> _Your assignment_: The passage below uses the word "both" to pair two qualities. List every such pair of qualities along with what the passage says has them.
***** Given text
Of course, as misunderstanding and misinterpretation are both
stimulating and discouraging, and announcements and advertising
and rants and questions are both informative and monotonous. The
step we want to take is _beyond the trivial and the 'just to
make sure' repetitive harangue that 'This message is at one end
while That one is way over there somewhere, *and that >>I<< know
the difference*.'

> However, I think that this balance will be around for a long long
> time, and the task at hand is to learn to appreciate it... People
> may be "in" and "under" control at the same time, but there is
> always a power relationship going to be in play. I *think this is
> what you mean, Kerry. For danger and safety, perhaps I would
> substitute "power". Because power is both dangerous, and
> comforting.

Interesting you should say that -- Im just finishing a longish piece
in which I define power as the ability to _cause without being
_affected (that is, by the _effect). At this point, its easier for me to
posit danger....safety as an 'objective' scale, and power as a
subjective judgement that situates a given event on the d...s line.
**********
***** Data shown
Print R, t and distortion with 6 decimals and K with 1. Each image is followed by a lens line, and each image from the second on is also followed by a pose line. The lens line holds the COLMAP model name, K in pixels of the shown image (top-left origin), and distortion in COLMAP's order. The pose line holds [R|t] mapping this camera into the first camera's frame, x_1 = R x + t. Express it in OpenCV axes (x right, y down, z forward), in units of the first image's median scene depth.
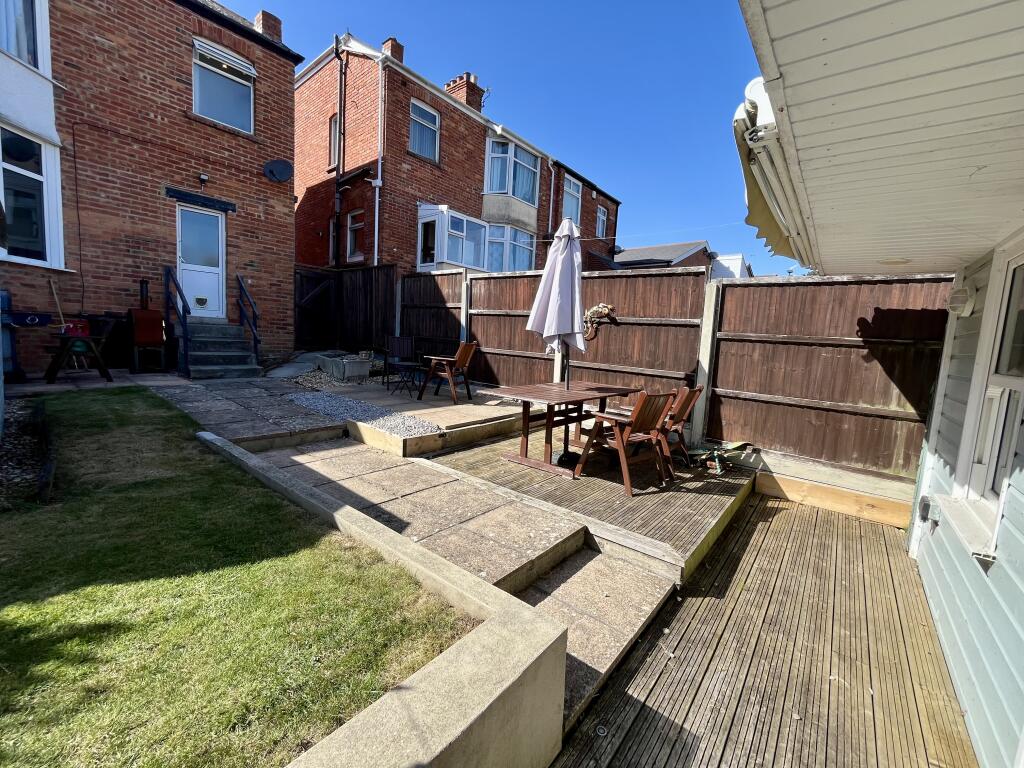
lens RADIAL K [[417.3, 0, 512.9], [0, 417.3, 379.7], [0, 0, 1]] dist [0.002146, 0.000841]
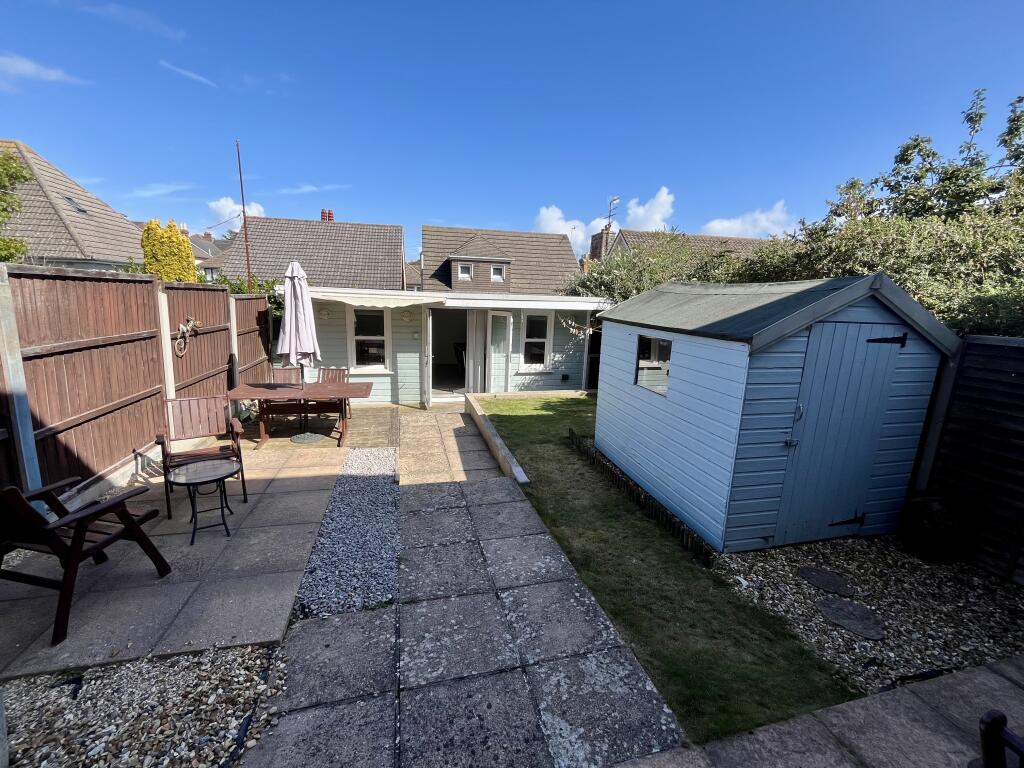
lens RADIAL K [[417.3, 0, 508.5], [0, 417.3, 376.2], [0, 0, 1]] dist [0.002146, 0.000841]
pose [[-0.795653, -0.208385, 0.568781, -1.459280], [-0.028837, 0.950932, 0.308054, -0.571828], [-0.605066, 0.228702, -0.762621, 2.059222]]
**********
***** Data shown
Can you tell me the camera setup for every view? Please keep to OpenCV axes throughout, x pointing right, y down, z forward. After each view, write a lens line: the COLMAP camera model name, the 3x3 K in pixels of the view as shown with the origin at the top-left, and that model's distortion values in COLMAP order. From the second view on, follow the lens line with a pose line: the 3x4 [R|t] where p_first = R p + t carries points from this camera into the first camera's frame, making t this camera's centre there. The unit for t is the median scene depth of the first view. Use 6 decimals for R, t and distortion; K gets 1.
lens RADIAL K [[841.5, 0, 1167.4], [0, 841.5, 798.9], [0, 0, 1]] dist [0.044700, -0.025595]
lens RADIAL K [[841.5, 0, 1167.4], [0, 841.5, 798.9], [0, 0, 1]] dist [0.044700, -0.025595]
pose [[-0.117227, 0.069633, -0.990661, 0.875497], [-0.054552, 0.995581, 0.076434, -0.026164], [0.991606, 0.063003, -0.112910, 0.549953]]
**********
> _Response below_:
- Stimulating and discouraging: misunderstanding and misinterpretation
- Informative and monotonous: announcements, advertising, rants and questions
- Dangerous and comforting: power